## TASK INSTRUCTIONS
A – Which algorithm does the optimization text give as an example of a gradient-based local method?
B – Summarize the optimization text in two sentences.
C – Carry the optimization text forward, starting right after its final sentence.

## SOURCE TEXT
##########

In this work, we focus on medium-dimensional optimization problems that allow for a global optimization of parametrized geometries based on the solution of Maxwell’s equations, but do not allow for a complete scan of the parameter space. We consider two shape-optimization problems, i.e. the optimization of an integrated single-photon source and the optimization of a dielectric metasurface. Further, we consider the problem of a geometrical parameter reconstruction based on X-ray diffraction measurements.

We benchmark optimization algorithms that are regularly applied in nano optics and that can be broadly assigned to three categories: local optimization, global stochastic optimization, and global model-based optimization.

• Starting from a given initial parameter vector, local optimization methods try to find better positions in the parameter space by exploring the neighborhood of the current position. They converge efficiently into a local minimum, which is not necessarily the global minimum. Gradient-based methods use first derivatives (gradients) or second derivatives (Hessians) in order to find a minimum in a smaller number of iterations. An example for a gradient-free method is the downhill simplex algorithm [22] and an example for a gradient-based method is the low-memory Broyden-Fletcher-Goldfarb-Shanno (L-BFGS-B) algorithm [23]. The gradient of the solution to Maxwell’s equations can be obtained by the adjoint method [24, 16] or by automatic differentiation [25]. Local optimization methods have been used, e.g., to optimize a Y-junction splitter [24] or a photonic nano-antenna [26], and to reconstruct geometrical parameters of a line grating from scatterometry data [25].

• Stochastic optimization algorithms are based on random variables. Important representatives are particle swarm optimization [27] and differential evolution [28]. These algorithms usually scale well for an increasing number of dimensions. However, they tend to require many function evaluations in order to converge to the global minimum. Particle-swarm optimization has been employed for optimizing diffraction grating filters [29], photonic-crystal waveguides [30], or the duality symmetry of core-shell particles [31]. Differential evolution strategies have been investigated in the context of light focusing photonic crystals [32] and for parameter extraction of optical materials [33].

##########

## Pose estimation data
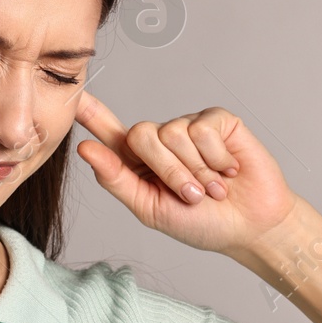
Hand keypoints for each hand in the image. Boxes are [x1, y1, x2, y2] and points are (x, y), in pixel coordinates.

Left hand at [73, 89, 297, 256]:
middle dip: (167, 171)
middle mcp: (162, 138)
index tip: (71, 95)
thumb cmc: (201, 222)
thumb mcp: (150, 208)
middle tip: (191, 195)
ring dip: (196, 170)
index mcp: (140, 161)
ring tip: (213, 187)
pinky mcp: (218, 121)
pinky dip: (216, 158)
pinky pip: (203, 130)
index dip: (91, 112)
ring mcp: (190, 126)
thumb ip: (116, 179)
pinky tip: (229, 169)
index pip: (109, 131)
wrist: (250, 226)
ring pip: (174, 134)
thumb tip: (86, 149)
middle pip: (141, 134)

##########

## LIST OF ANSWERS
A – The low-memory Broyden-Fletcher-Goldfarb-Shanno (L-BFGS-B) algorithm.

B – The work focuses on medium-dimensional problems based on Maxwell's equations, including two shape optimizations and a geometrical parameter reconstruction from X-ray diffraction measurements, and benchmarks algorithms from three categories: local, global stochastic, and global model-based optimization. Local methods converge efficiently into a local minimum that is not necessarily the global one, while stochastic methods such as particle swarm optimization and differential evolution scale well with dimension but tend to need many function evaluations.

C –
• Model-based optimization methods construct a model of the objective function in order to find promising sampling parameters. One important representative is Bayesian optimization, which constructs a statistical model of the objective function [34]. Bayesian optimization is regularly used in machine learning applications [34, 35, 36]. In the field of nano-optics it has been employed to optimize ring resonator-based optical filters [37], chiral scatterers [38], and mantle cloaks [39]. The method derives promising parameter samples by means of Bayesian inference based on

*all*previous function evaluations. This is in contrast to the other approaches, which only use few historic data points to determine new samples. While this statistical inference can drastically reduce the number of iterations, it requires a significant computational overhead on its own, which can slow down the optimization. We introduce an approach that aims to eliminate this slow-down for typical nano-optical computation scenarios.

Another machine-learning technique that has been recently applied for nano-optical optimization is deep learning [40]. Trained with thousands of simulation results deep neural networks can serve as accurate models for mapping a geometry to an optical response and vice versa almost instantaneously. However, for this benchmark we only consider methods that do not require a training phase prior to the actual optimization.

#### 2 Examined optimization methods

In the field of optical simulations one has often access to computing clusters or powerful multi-core computers. It is therefore important that optimization methods exploit the possibility of computing the objective function for several input values in parallel. Moreover, it should be possible to distribute the computation of the objective function to several machines or threads. To this end, we have integrated the considered optimization methods in a server-client framework following the design strategy of Google Vizier [35]. Furthermore, we adapted the optimization methods to support inequality constraints of the parameter space that arise from geometrical or practical (e.g. fabrication) requirements.

In the following, we shortly describe the optimization approaches. Further details on the numerical framework, the implementation of the algorithms supporting a constrained optimization as well as a visualization of the different optimization strategies are contained in the Supporting information.

##### 2.1 Local optimization methods

In local optimization methods, the next sampling point depends on the function value of the previous sample. A parallelization of local optimization methods is achieved by starting several independent local optimizations from different pseudo-random points in the parameter space \(\mathcal {X} \subset \mathbb {R}^D\). After a local optimization has converged, it is restarted from a different point such that eventually the global minimum would be found.

For optimization problems that do not exploit derivative information, we consider the downhill simplex algorithm [22]. Otherwise, we consider the gradient-based L-BFGS-B algorithm [23]. Both methods are implemented based on the python package `scipy.optimize` [41].

##### 2.2 Stochastic global optimization

As stochastic global optimization methods, we consider particle swarm optimization and differential evolution.

Particle swarm optimization works by randomly moving the position of each particle in the search-space guided by the particle’s best known position as well as the swarm’s best known position. The method is implemented based on the Python package `pyswarm` [42], which supports a parallel evaluation of the objective function.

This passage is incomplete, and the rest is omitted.